The inspiration for this project came quite naturally - on our way to hackaTUM, we were chatting on WhatsApp about our ETAs and where we would meet, and of course this happened while some team members were in U-Bahn. When Aaron’s Internet dropped, and he couldn’t send any responses, it was infuriating, because if had he sent the message earlier, we could have arranged meeting up earlier.
And it was even more infuriating, because it reminded us of all the many failed down- and upload attempts in the last years of studying at TUM.
What it does
The app is simple to use - it asks the user for his current station and his destination stop in the Munich public transport network (easily extensible for long distance travel or other cities) and shows the expected mobile data coverage on the given route. Users have the option to either look at the possible timeframes in which they can do different activities on their phone (for example live streaming), or to check out how big of a file they can download on which part of their way.
How we built it
Using "Open Data Munich" we gathered information about the public transportation network in general.
Then, we collected real data about network quality all the way across a U-Bahn ride. After that we used polynomial regression functions to process the data, getting rid of outliers and with this we inferred the general pattern of network connectivity across a ride.

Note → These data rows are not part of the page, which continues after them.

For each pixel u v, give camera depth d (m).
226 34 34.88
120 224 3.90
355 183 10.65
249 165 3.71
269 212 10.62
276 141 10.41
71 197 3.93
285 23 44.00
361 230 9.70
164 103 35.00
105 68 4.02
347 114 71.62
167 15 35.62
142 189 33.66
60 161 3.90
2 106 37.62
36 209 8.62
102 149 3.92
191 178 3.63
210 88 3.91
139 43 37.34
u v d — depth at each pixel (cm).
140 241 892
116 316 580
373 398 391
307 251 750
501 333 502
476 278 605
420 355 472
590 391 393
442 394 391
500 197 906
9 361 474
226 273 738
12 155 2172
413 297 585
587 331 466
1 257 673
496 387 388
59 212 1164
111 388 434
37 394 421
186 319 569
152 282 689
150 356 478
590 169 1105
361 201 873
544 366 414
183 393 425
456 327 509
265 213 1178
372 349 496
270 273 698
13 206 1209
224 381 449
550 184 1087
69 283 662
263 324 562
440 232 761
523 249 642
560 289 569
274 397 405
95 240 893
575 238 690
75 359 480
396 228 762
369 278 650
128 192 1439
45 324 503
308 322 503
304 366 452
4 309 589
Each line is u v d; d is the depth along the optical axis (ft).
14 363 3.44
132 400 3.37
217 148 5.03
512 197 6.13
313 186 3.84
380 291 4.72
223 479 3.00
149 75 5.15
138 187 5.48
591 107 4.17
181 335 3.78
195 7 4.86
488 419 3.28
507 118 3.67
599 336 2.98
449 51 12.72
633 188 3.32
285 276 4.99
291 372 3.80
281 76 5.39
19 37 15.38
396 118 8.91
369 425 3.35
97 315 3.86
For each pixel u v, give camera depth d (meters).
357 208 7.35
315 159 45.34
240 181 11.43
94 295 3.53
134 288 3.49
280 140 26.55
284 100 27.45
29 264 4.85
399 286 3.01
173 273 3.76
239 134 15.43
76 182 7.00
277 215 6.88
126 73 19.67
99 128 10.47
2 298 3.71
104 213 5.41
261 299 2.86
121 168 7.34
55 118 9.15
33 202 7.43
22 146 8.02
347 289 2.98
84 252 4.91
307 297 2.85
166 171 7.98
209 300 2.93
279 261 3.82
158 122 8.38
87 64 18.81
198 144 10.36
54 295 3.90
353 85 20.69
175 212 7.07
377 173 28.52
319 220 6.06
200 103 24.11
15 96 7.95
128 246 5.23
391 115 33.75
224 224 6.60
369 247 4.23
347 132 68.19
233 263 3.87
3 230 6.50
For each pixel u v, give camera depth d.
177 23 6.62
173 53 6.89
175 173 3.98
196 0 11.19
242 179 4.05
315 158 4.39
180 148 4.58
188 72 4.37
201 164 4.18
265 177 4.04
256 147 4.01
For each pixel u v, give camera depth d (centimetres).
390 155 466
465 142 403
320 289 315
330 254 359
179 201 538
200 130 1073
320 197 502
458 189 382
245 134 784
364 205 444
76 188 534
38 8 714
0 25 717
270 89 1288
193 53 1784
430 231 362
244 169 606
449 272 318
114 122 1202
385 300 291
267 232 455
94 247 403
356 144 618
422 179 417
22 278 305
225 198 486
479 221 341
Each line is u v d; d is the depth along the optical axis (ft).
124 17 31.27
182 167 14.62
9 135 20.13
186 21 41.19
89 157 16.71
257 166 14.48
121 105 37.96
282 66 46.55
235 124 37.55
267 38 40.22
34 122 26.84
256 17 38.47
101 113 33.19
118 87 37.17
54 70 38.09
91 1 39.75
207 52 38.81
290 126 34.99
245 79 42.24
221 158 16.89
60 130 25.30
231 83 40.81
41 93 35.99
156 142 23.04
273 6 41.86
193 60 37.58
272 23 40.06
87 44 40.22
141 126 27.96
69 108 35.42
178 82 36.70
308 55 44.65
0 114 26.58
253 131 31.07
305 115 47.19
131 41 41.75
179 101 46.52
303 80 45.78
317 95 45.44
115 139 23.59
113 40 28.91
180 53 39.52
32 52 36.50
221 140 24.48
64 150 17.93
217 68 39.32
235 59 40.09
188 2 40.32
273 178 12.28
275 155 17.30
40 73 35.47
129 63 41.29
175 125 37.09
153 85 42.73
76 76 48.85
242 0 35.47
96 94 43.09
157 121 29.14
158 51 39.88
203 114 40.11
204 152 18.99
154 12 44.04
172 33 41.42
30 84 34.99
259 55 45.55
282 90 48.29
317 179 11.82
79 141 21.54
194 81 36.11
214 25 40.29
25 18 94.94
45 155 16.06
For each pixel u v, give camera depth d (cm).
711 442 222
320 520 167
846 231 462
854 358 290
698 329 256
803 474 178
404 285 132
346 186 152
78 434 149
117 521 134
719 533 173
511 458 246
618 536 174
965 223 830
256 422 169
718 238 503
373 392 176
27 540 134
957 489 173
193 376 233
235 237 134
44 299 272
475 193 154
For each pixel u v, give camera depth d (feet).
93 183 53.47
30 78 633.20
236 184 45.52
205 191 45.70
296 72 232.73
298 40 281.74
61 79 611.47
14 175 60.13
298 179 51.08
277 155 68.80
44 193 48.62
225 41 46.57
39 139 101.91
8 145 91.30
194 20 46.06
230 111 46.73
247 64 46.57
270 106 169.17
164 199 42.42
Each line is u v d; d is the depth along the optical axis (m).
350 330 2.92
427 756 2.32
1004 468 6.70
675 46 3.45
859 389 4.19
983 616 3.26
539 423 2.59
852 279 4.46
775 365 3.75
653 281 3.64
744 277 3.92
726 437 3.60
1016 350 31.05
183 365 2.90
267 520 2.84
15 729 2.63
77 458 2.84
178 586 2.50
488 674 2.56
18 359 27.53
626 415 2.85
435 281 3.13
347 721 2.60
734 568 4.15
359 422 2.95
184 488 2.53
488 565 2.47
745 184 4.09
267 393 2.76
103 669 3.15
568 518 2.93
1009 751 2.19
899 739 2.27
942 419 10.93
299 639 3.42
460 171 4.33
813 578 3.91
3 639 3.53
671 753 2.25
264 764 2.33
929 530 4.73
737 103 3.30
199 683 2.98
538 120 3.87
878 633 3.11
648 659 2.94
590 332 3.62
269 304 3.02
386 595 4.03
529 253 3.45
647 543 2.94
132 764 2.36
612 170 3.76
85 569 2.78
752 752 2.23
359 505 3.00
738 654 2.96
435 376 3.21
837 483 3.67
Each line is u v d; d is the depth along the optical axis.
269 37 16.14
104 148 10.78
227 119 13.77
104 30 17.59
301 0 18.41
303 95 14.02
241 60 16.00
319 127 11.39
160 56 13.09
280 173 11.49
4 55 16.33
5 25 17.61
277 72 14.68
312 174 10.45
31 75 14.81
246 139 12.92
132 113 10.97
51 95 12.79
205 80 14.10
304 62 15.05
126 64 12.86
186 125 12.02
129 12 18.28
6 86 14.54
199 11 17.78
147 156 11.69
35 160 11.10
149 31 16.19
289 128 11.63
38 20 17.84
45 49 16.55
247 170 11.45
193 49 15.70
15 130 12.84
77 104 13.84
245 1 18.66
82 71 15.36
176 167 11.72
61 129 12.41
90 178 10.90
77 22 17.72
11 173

We introduced and implemented simple but meaningful use cases to base our UI/UX design on. Finally, we coded the app using React Native and deployed it our our mobile phones with expo.io
Challenges we ran into
A simpler question would be - what challenges didn’t we run into? :D
First of all, speed tests take up a lot of mobile data. We had to choose a fitting polling rate so that we don’t use up all of our monthly plans within a few minutes. We found that taking a measurement every 10 seconds (with 20MB of downloaded data each) gave us a good overview of the connectivity while not absolutely eating up our monthly allowance of mobil data.
The speed test results, by their nature, are not that consistent on a moving vehicle due to the always changing base stations, infrastructure and of course the fact that the U-Bahn is underground. A big challenge was to find a way to interpret the data we acquired in a meaningful way, finding the general pattern of the connection reliability.
And we also had a limited amount of data we could collect and work with, since getting the measurements took up a lot of resources (our monthly data plan) and we were heavily limited by time constraints.
Accomplishments that we're proud of
We had a version of the app running our phones within the first hours. On our way back homes way past midnight on Saturday, we tested out the app in the U6, and the network did actually drop when the app predicted it would! It was the first time we were happy that our internet disappeared.
For the first time, we have created an app that (at least) we will use on a daily basis!
What we learned
How hard building a simple but detailed UI/UX is.
How far we have come in terms of mobile connectivity.
How there is a Ballmer Peak for Spezi.
What's next for Travel Surfer?
This functionality would be perfect to integrate within another transportation app, such as MVG Fahrinfo or Google/Apple maps. This would get rid of the hassle of entering the route again, and having to know which exact stop the user needs to start and end the route. Google maps and MVG Fahrinfo, for example, already show information about the expected occupancy during the ride. So adding a point about network connectivity wouldn’t be a far stretch!